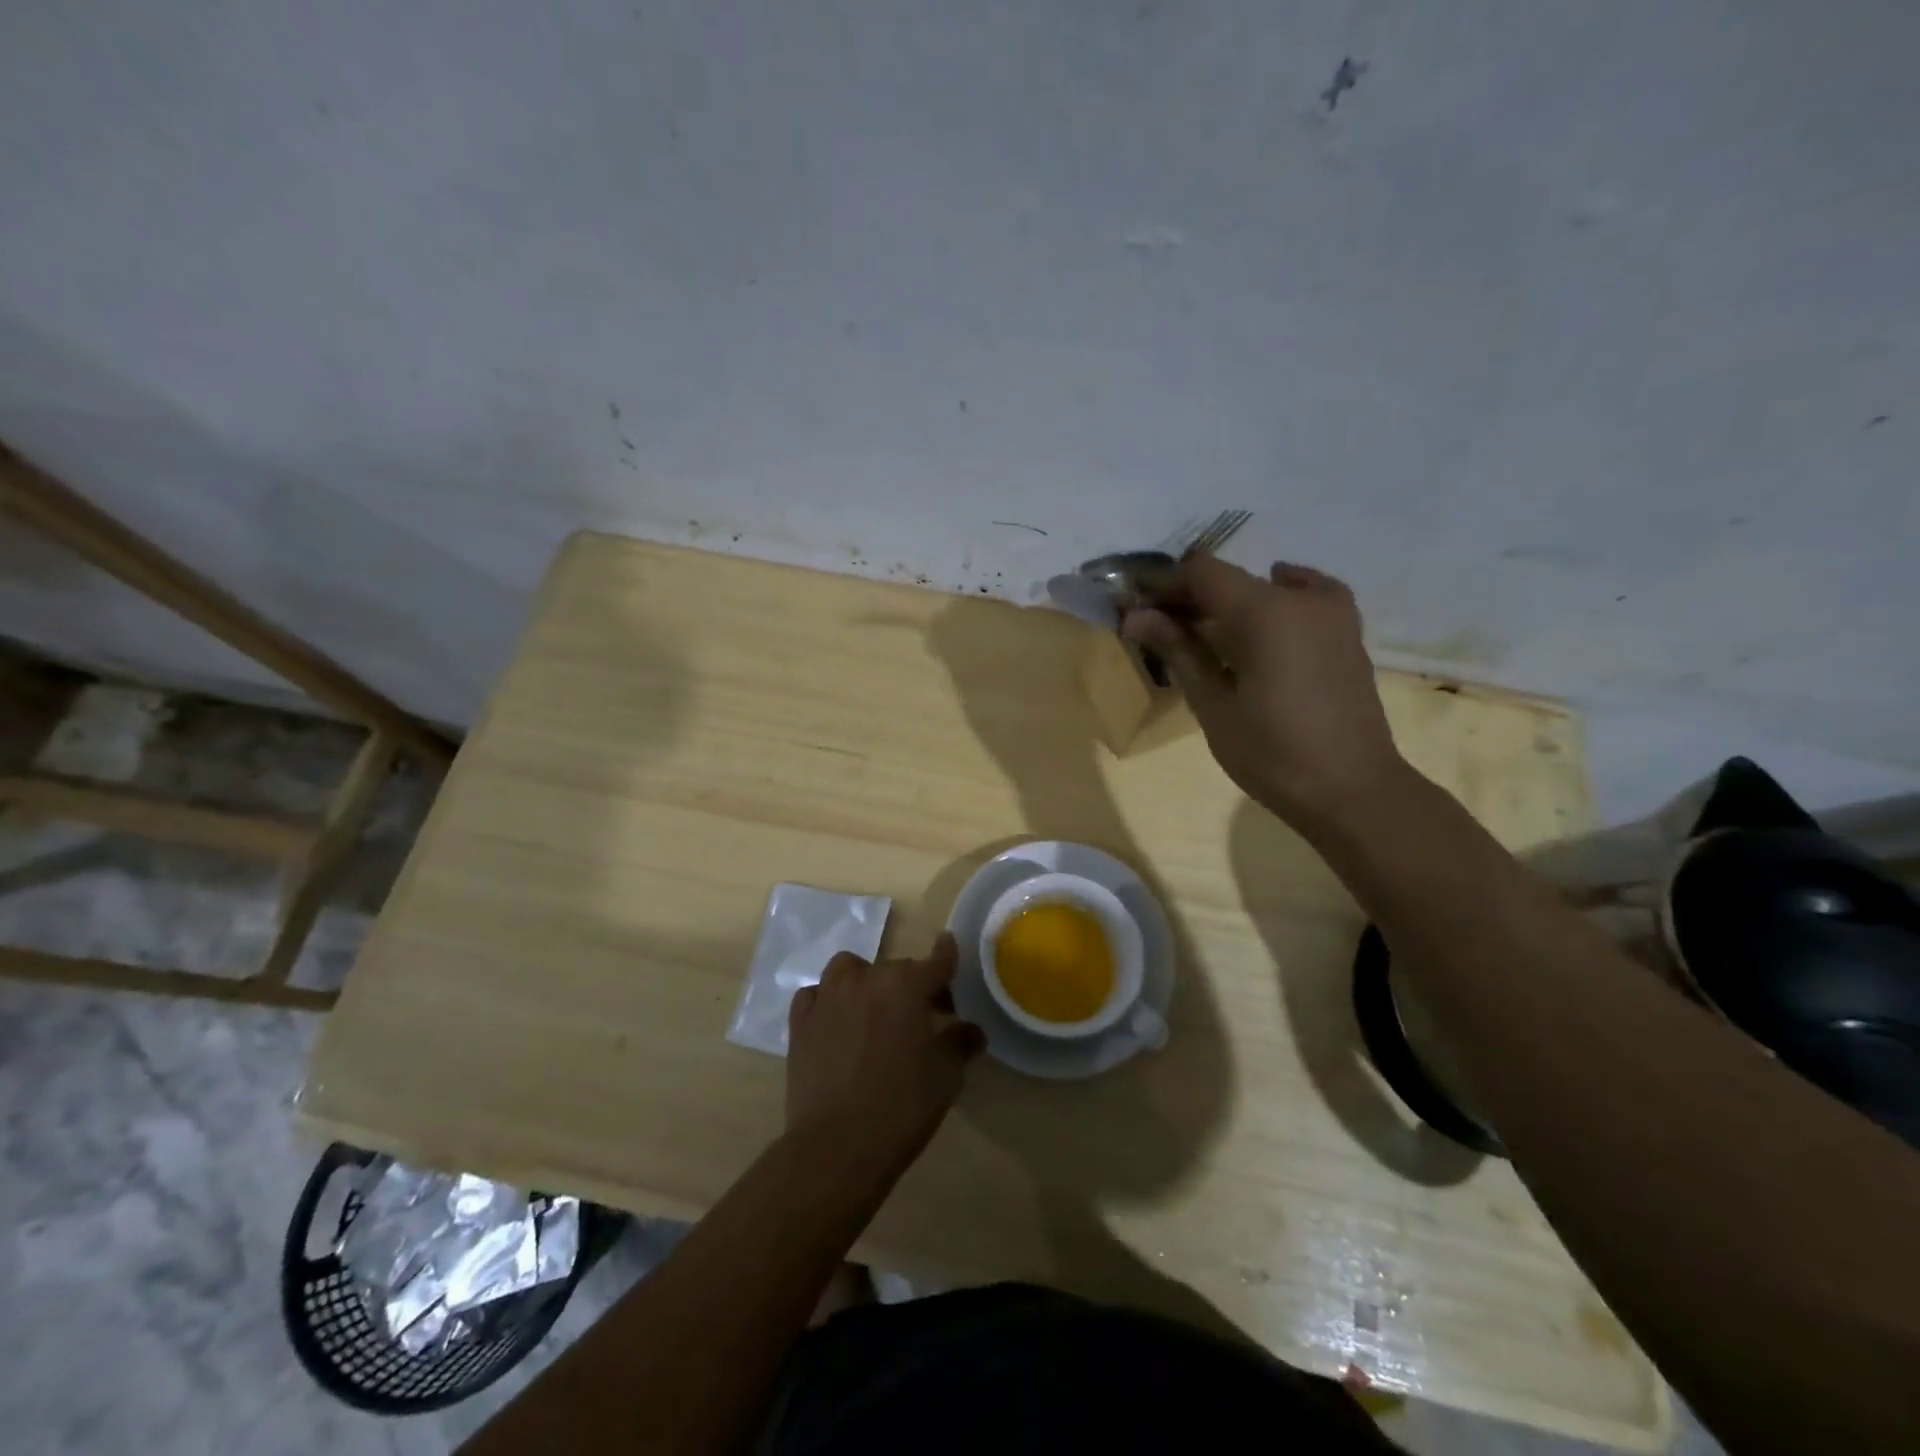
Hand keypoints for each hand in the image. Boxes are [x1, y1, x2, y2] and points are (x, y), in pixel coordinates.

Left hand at [786, 933, 984, 1177]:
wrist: (836, 1146)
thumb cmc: (901, 1106)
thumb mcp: (945, 1077)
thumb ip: (959, 1044)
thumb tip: (971, 1030)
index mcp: (906, 985)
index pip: (936, 961)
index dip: (947, 956)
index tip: (950, 948)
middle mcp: (866, 979)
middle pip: (896, 969)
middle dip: (912, 985)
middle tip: (923, 1014)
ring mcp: (828, 997)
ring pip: (849, 970)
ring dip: (865, 981)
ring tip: (873, 1009)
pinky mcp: (800, 1022)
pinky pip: (815, 995)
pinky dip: (827, 1001)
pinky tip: (835, 1022)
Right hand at [1123, 557, 1406, 824]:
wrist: (1352, 790)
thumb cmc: (1272, 754)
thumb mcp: (1214, 706)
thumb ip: (1178, 651)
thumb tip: (1136, 616)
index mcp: (1265, 612)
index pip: (1201, 573)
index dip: (1164, 585)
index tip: (1137, 608)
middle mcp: (1300, 598)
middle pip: (1232, 579)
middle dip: (1191, 598)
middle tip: (1159, 628)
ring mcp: (1331, 611)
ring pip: (1265, 587)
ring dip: (1228, 603)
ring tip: (1203, 636)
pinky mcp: (1347, 631)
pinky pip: (1304, 596)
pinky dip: (1275, 599)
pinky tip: (1263, 619)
- - - - -
▸ Activity: Your copy of the entries above must be exact and must not include pictures.

▸ Solved exercise:
Hand keypoints for each hand in the image. Boxes are [x1, y1, x2, y2] and points are (x, y), in pixel coordinates.

Left hand at [786, 933, 984, 1177]:
wrist: (836, 1146)
thumb cmc: (901, 1106)
thumb mcp: (945, 1077)
thumb ip: (959, 1044)
thumb tip: (971, 1030)
index mcp: (906, 985)
index pip: (936, 961)
index dip: (947, 956)
index tip: (950, 948)
middle mcp: (866, 979)
middle pip: (896, 969)
middle dip: (912, 985)
middle tip: (923, 1014)
ring mcp: (828, 997)
ring pip: (849, 970)
ring dip: (865, 981)
ring tip: (873, 1009)
pinky mcp: (800, 1022)
pinky pip: (815, 995)
pinky dip: (827, 1001)
pinky tip: (835, 1022)
Right hand at [1123, 557, 1406, 824]:
wrist: (1352, 790)
thumb cmc: (1272, 754)
thumb mcp: (1214, 706)
thumb ip: (1178, 651)
thumb tip: (1136, 616)
index mcp: (1265, 612)
index pip: (1201, 573)
index dip: (1164, 585)
index tip: (1137, 608)
middle mcp: (1300, 598)
middle pip: (1232, 579)
middle dip: (1191, 598)
middle tip: (1159, 628)
ring mcp: (1331, 611)
ring pip: (1265, 587)
ring dip: (1228, 603)
ring tip: (1203, 636)
pinky mcp: (1347, 631)
pinky pip: (1304, 596)
pinky dip: (1275, 599)
pinky tip: (1263, 619)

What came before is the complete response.